(Picture from here.)
Oh, yeah. Why? We have an increasing carbon dioxide footprint in the atmosphere. It’s causing the earth to grow warmer than it has ever been in the history of our species. We have built our civilization based on that temperature range including housing, food, transportation, and other infrastructure. With the increase of temperature, all of those adaptations are at best at risk and at worst doomed. The earth will abide but what we’ve built will not. The biggest contributor to that CO2 footprint is burning fossil fuels. Therefore, stopping the input into the atmosphere is a necessary first step.
First, a quick overview of the technical issues.
The biggest technical issue is that we have an entire industry built to supply fossil fuels and an entire economy built to consume them. Power? Right there with natural gas. Transportation? Cars. Trains. Trucks. Ships. Construction? Tractors. Backhoes. Bulldozers. Industry? Power, for one. But also furnaces. Kilns. Forges. Smelting. Ore refining. Mining.
Sure, some of these can convert to electricity. Aluminum refining is already one of the larger consumers of electric power. But mining? Heavy construction? All of them are built on fossil fuels. The container ship bringing your Christmas presents?
I’m pretty sure we can convert light transportation such as cars and trains to electricity. Pushing the combustion back to a central source means the source can be transformed from using something like natural gas to nuclear or renewables. Electricity is fungible.
I’m less sanguine for more intense uses such as air travel, ships, and construction equipment. That said, Volvo has an electric compact electric excavator. Some electric mining equipment is now available. I haven’t seen a lithium powered crane yet. And it’s not clear to me what the duty cycle is. It’s also possible to create artificial fossil fuels that do not come from petroleum—to me that’s the likely path for things like air travel and ships. Things that don’t have a ready plug to charge up and expend a lot of energy.
If we just say that it’s possible that we can replace all combustion-based systems with electric equivalents, what’s the problem? Now, we get into the social aspect of things.
The problem is, as always, cost.
This is where to my mind we have a social issue that is masquerading as a technical problem. Cost is required currency (read money, energy, or other like material) in order to cause an action. Filling up the Buick to drive to Grandma’s house represents the required currency to visit Grandma. The monetary representation of that is the numeric quantification of that cost commonly called price.
The problem is that quantification.
The cost of a tank of gas is the cost of the drilling process, transportation and refinement of the crude, transportation of the gasoline to the station. It includes the maintenance of the equipment to process all of them. It includes a bit of profit for each stage of the process. There’s a tiny amount to maintain the roads embedded in the final cost. So, if you’re up here in Massachusetts and paying $3.09/gallon (which I just did), about 9% of that went to fix those potholes. It works out to barely ten percent of what Massachusetts spends on transportation.

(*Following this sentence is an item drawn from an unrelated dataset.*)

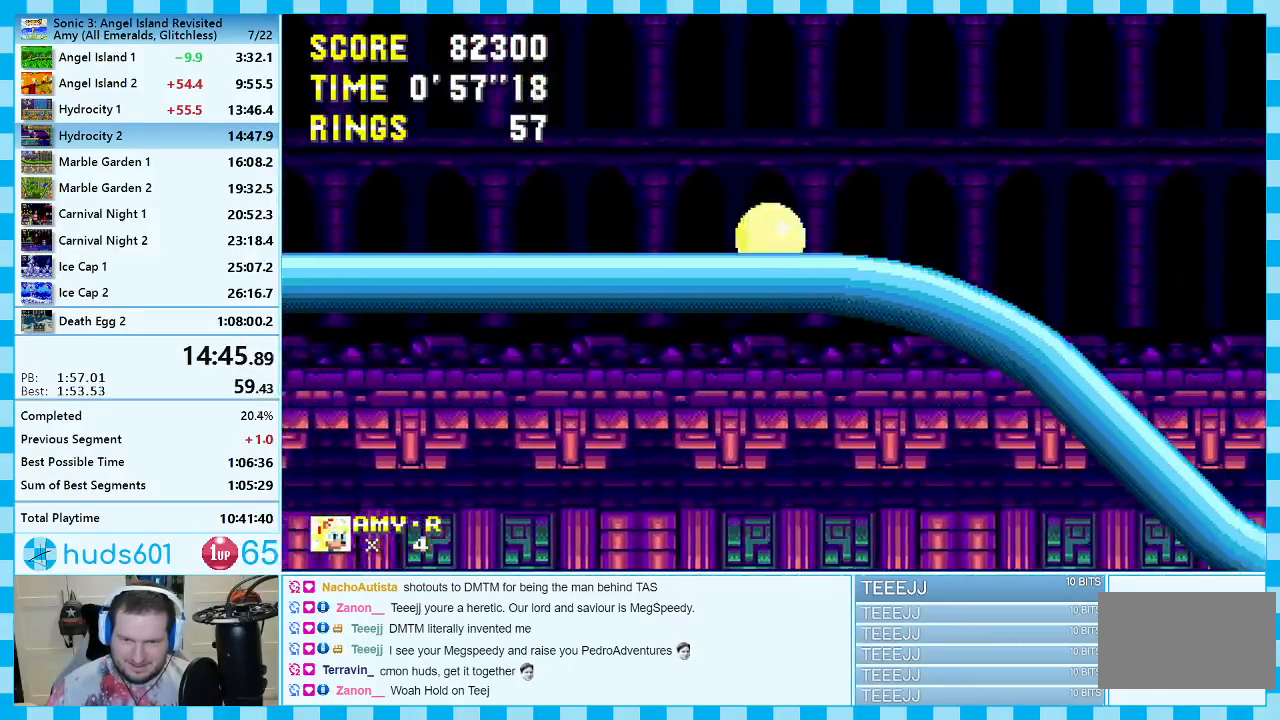
{"buttons": ["A", "DPAD_RIGHT"], "events": []}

What that $3.09 does not include is the remaining 90% for transportation, the cost of cleaning up oil spills, CO2 emissions, health effects of CO2 and non-CO2 emissions, effects on the food supply, and the rebuilding from climate-change caused storms. These are external costs—costs not borne by the producer of the product. The cost of CO2 is not borne by the producer of the product that creates the CO2, either the user of the fossil fuel consuming product or the producer of the fossil fuel itself. Essentially, both the producers of fossil fuels and the products that consume them get these external costs for free.

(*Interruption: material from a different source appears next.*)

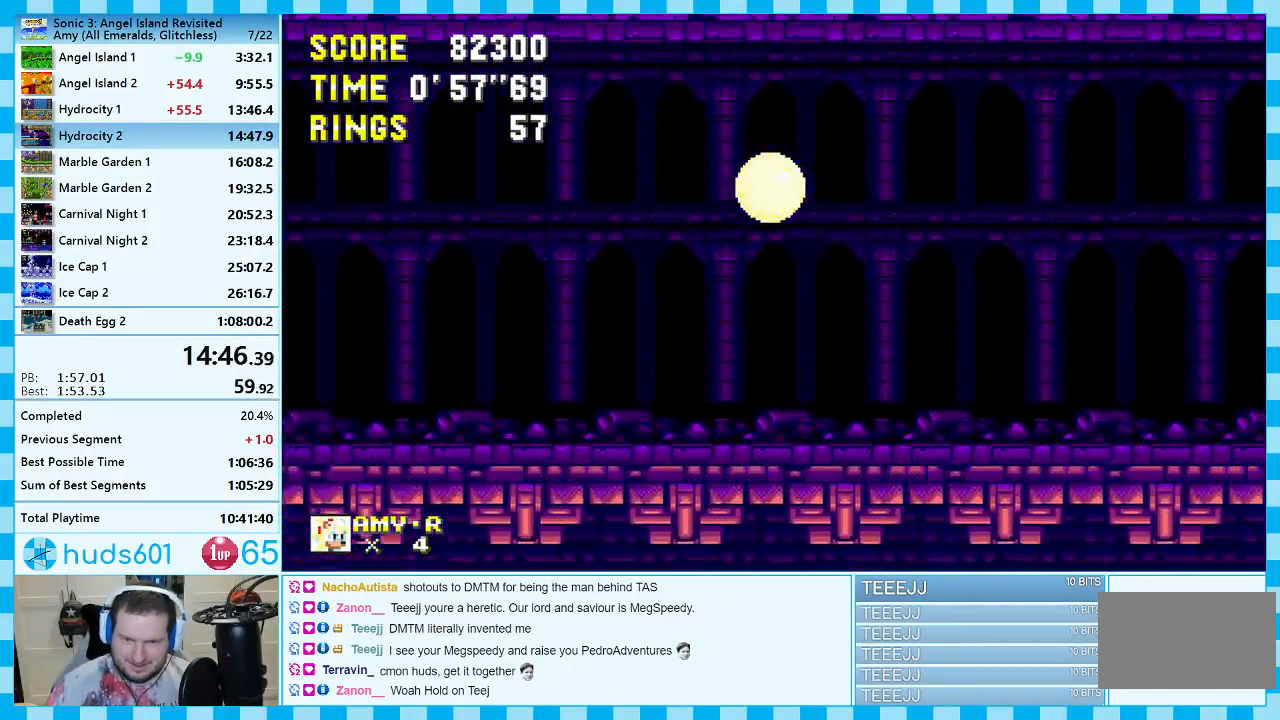
{"buttons": ["A", "DPAD_RIGHT"], "events": [[67, "A", "up"], [150, "A", "down"]]}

Sometimes, external costs are good things. Roads and bridges are a good example. In this case, society has made a decision that the benefits of having roads and bridges are of sufficient value that the costs are better absorbed by society as a whole. That’s a good example but I have a better one.

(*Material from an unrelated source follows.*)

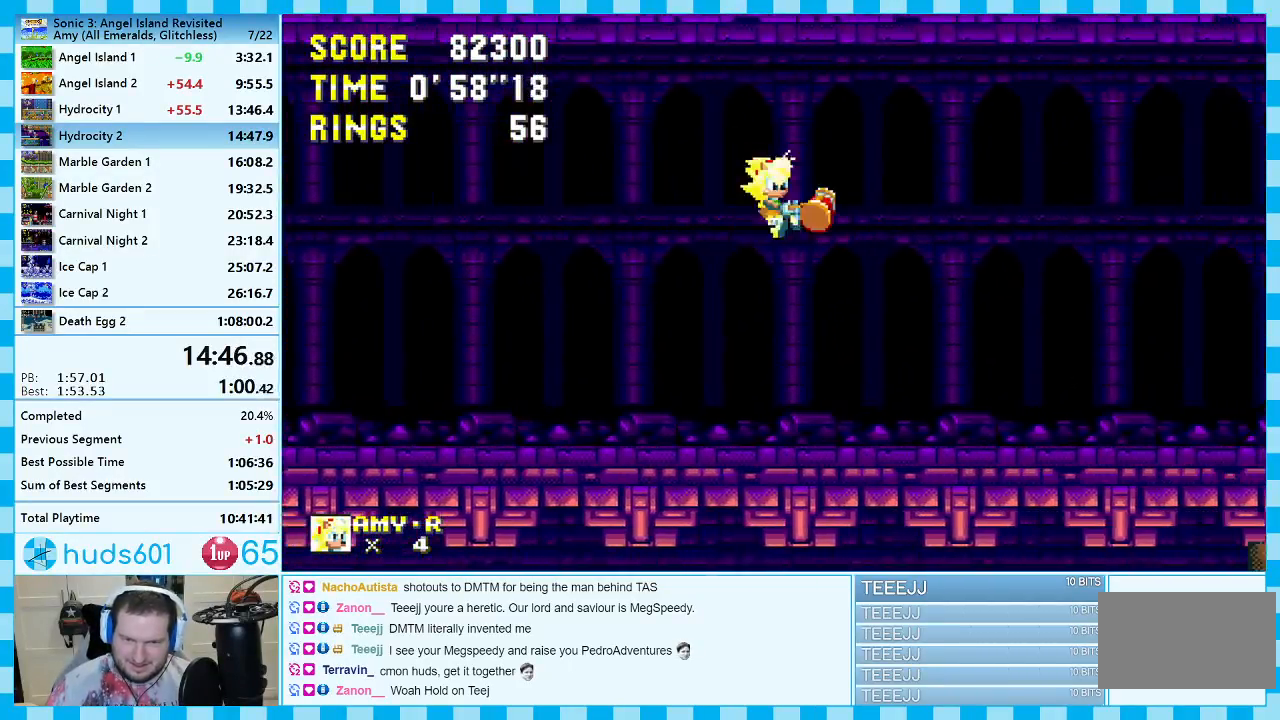
{"buttons": ["A", "DPAD_RIGHT"], "events": []}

Unlike most countries, the USA does not require most airports to charge landing fees. (It’s a little different for large airports like Boston or Chicago. This applies more to mid-to-small-sized airports.) If I am a student pilot in Canada and I want to do a set of practice landings, I have to pay for each one. Not in the United States. The natural consequence of this is that student pilots do a lot more practice landings in the USA than in Canada. The FAA made the conscious choice that this was a good thing and decided that absorbing the external cost of practice landings was worth it.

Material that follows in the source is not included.